Source records:

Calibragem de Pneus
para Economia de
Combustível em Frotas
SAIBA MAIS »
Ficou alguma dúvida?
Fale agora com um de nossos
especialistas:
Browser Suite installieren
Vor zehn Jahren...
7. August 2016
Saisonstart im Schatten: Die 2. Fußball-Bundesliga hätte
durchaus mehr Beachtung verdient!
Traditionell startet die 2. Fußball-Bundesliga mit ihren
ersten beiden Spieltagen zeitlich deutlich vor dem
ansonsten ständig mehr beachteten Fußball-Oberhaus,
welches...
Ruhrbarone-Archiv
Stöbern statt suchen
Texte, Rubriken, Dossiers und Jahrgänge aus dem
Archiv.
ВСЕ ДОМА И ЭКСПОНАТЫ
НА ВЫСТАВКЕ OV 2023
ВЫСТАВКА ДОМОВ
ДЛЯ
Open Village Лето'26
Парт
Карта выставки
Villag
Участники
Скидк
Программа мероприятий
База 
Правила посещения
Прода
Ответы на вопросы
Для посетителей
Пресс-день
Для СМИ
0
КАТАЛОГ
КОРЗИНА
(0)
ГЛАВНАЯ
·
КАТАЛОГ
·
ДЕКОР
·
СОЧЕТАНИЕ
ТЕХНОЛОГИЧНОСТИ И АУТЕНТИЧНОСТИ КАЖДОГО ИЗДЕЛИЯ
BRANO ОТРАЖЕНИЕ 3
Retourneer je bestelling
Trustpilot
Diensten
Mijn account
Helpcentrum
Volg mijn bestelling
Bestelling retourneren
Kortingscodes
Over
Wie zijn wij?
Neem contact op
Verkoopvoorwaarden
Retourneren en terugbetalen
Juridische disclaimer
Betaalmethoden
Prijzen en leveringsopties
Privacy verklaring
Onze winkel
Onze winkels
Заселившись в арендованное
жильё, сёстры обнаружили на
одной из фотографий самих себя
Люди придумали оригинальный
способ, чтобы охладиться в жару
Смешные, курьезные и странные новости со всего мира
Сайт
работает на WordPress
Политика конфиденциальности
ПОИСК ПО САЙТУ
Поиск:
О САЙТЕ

To-do item:
Could you give the records above again, exactly and in full?

Answer to the problem:
Calibragem de Pneus
para Economia de
Combustível em Frotas
SAIBA MAIS »
Ficou alguma dúvida?
Fale agora com um de nossos
especialistas:
Browser Suite installieren
Vor zehn Jahren...
7. August 2016
Saisonstart im Schatten: Die 2. Fußball-Bundesliga hätte
durchaus mehr Beachtung verdient!
Traditionell startet die 2. Fußball-Bundesliga mit ihren
ersten beiden Spieltagen zeitlich deutlich vor dem
ansonsten ständig mehr beachteten Fußball-Oberhaus,
welches...
Ruhrbarone-Archiv
Stöbern statt suchen
Texte, Rubriken, Dossiers und Jahrgänge aus dem
Archiv.
ВСЕ ДОМА И ЭКСПОНАТЫ
НА ВЫСТАВКЕ OV 2023
ВЫСТАВКА ДОМОВ
ДЛЯ
Open Village Лето'26
Парт
Карта выставки
Villag
Участники
Скидк
Программа мероприятий
База 
Правила посещения
Прода
Ответы на вопросы
Для посетителей
Пресс-день
Для СМИ
0
КАТАЛОГ
КОРЗИНА
(0)
ГЛАВНАЯ
·
КАТАЛОГ
·
ДЕКОР
·
СОЧЕТАНИЕ
ТЕХНОЛОГИЧНОСТИ И АУТЕНТИЧНОСТИ КАЖДОГО ИЗДЕЛИЯ
BRANO ОТРАЖЕНИЕ 3
Retourneer je bestelling
Trustpilot
Diensten
Mijn account
Helpcentrum
Volg mijn bestelling
Bestelling retourneren
Kortingscodes
Over
Wie zijn wij?
Neem contact op
Verkoopvoorwaarden
Retourneren en terugbetalen
Juridische disclaimer
Betaalmethoden
Prijzen en leveringsopties
Privacy verklaring
Onze winkel
Onze winkels
Заселившись в арендованное
жильё, сёстры обнаружили на
одной из фотографий самих себя
Люди придумали оригинальный
способ, чтобы охладиться в жару
Смешные, курьезные и странные новости со всего мира
Сайт
работает на WordPress
Политика конфиденциальности
ПОИСК ПО САЙТУ
Поиск:
О САЙТЕ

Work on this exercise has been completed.